Мерцала алым огоньком лампадка, Феодосья лежала на постном своем ложе, зря с умилением маки, оливы, поля и виноградники Греции. И, словно в сладком сне, ответила на ретивое внезапно явившегося Олексея, шептавшего любовные словеса, и дрочившего с нежностию ея белую шею, и ласкавшего стегна, ибо не сумела более сдерживать томления в подпупии. Феодосья не могла в полной мере наслаждаться близостью с мужем, ибо, после исчезновения сына, в юродстве лишила себя женского естества, за что и носила долго прозвище «Безпохотная», но в объятиях Олексея на несколько минут забыла об одиночестве и почувствовала себя желанной.

– Грешники мы, – шептала после Феодосья и гнала Олексея прочь, но он ушел лишь со вторыми петухами, когда рассказал, как пробился к воротам на Красной площади и ловко бросил под ноги царю Алексею Михайловичу нарочно купленный дорогой кафтан, дабы ступил государь, спешиваясь, не в каменистую лужу.

– Должен он теперь жаловать меня повышением в службе, воздвигнуть сокольником, а то и начальником! – уходя, требовал Олексей. – А ежели не оценит верности моей, аз озлоблюсь! – и пригрозил на последок. – А ты готовься посягнуть за меня в замужество! Соболей тебе под ноги брошу, не то что кафтан!

Из ночи в ночь, на коленях, каялась Феодосья в грешном любострастии в святых стенах, ибо исповедоваться не могла, и клялась не впускать более Олексея в келью свою. А спустя три недели вдруг услышала невероятную весть, сообщенную на пороге церкви отцом Логгином. Агеюшка жив!

Феодосья долго обливалась счастливыми слезами, стоя на коленях перед иконой Иверской Божьей матери. А Она с печальной нежностию взирала на Феодосью, крепко прижимая к себе своего младенца.

Вернувшись в келью, Феодосья не находила себе места – ей зело хотелось хоть с кем-нибудь поделиться нежданной радостью. Но с кем?!

«Хоть бы Олексей пришел! – с виной и испугом то и дело думала Феодосья. – Господи, прости меня многогрешную! Только словечко Олексею скажу, далее притвора не впущу».

Олей! О! Явно в фаворе у Господа была сей год Феодосья! После первых петухов дверь кельи тихо скрипнула, и руки Олексея крепко охапили Феодосью.

– Олеша, как хорошо, что ты пришел! – тихо смеясь, прошептала Феодосья. – Но не трогай меня! Аз лишь мечтала рассказать тебе одну вещь…

Феодосья высвободилась из объятий разочарованного Олексея.

– Опять россказни! – рассердился Олексей. – Аз к тебе, рискуя животом…

За дверями, в сводчатом переходе, устланном сеном, зашуршало и явственно хрустнула под мягким кожаным каликом солома.

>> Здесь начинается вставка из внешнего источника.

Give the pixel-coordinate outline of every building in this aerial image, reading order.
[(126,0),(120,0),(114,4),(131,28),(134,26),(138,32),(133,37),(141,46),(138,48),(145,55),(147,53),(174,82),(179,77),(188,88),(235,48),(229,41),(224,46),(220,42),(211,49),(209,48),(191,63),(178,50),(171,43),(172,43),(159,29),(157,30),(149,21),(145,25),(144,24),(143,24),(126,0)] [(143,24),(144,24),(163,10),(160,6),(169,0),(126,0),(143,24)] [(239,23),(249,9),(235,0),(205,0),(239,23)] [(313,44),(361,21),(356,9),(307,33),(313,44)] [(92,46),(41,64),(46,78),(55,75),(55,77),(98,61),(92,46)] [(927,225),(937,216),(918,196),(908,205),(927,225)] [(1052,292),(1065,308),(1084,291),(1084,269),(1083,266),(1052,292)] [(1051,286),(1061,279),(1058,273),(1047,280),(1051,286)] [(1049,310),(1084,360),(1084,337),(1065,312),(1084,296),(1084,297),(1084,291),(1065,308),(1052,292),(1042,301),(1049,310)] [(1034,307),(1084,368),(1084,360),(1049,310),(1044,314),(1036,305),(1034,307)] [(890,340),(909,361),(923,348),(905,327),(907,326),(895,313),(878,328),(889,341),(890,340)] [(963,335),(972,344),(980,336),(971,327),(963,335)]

Феодосья испуганно прикрыла рот Олексея.

– Тихо!

Она осторожно выглянула из кельи. В мутном свете масляного светильника в каменной нише мелькнула фигура, похожая силуэтом на Веньку Травника. Впрочем, ничего особенного в сем событии не было – мало ли по какой нужде мог выйти ночью из кельи монах?

Но сердце Феодосьи заметалось пойманным мышонком – что как застал бы Венька в ее объятиях стрельца? – и она почти силой изринула Олексея из кельи, так и не поделившись счастливой новостью.

– Прощай! Не сегодня-завтра услышишь обо мне, – сердито пообещал напоследок Олексей, в обиде на молчание царя Алексея Михайловича и жестокосердие Феодосьи. – Подниму сокольничих! Какой месяц кормовые не платят!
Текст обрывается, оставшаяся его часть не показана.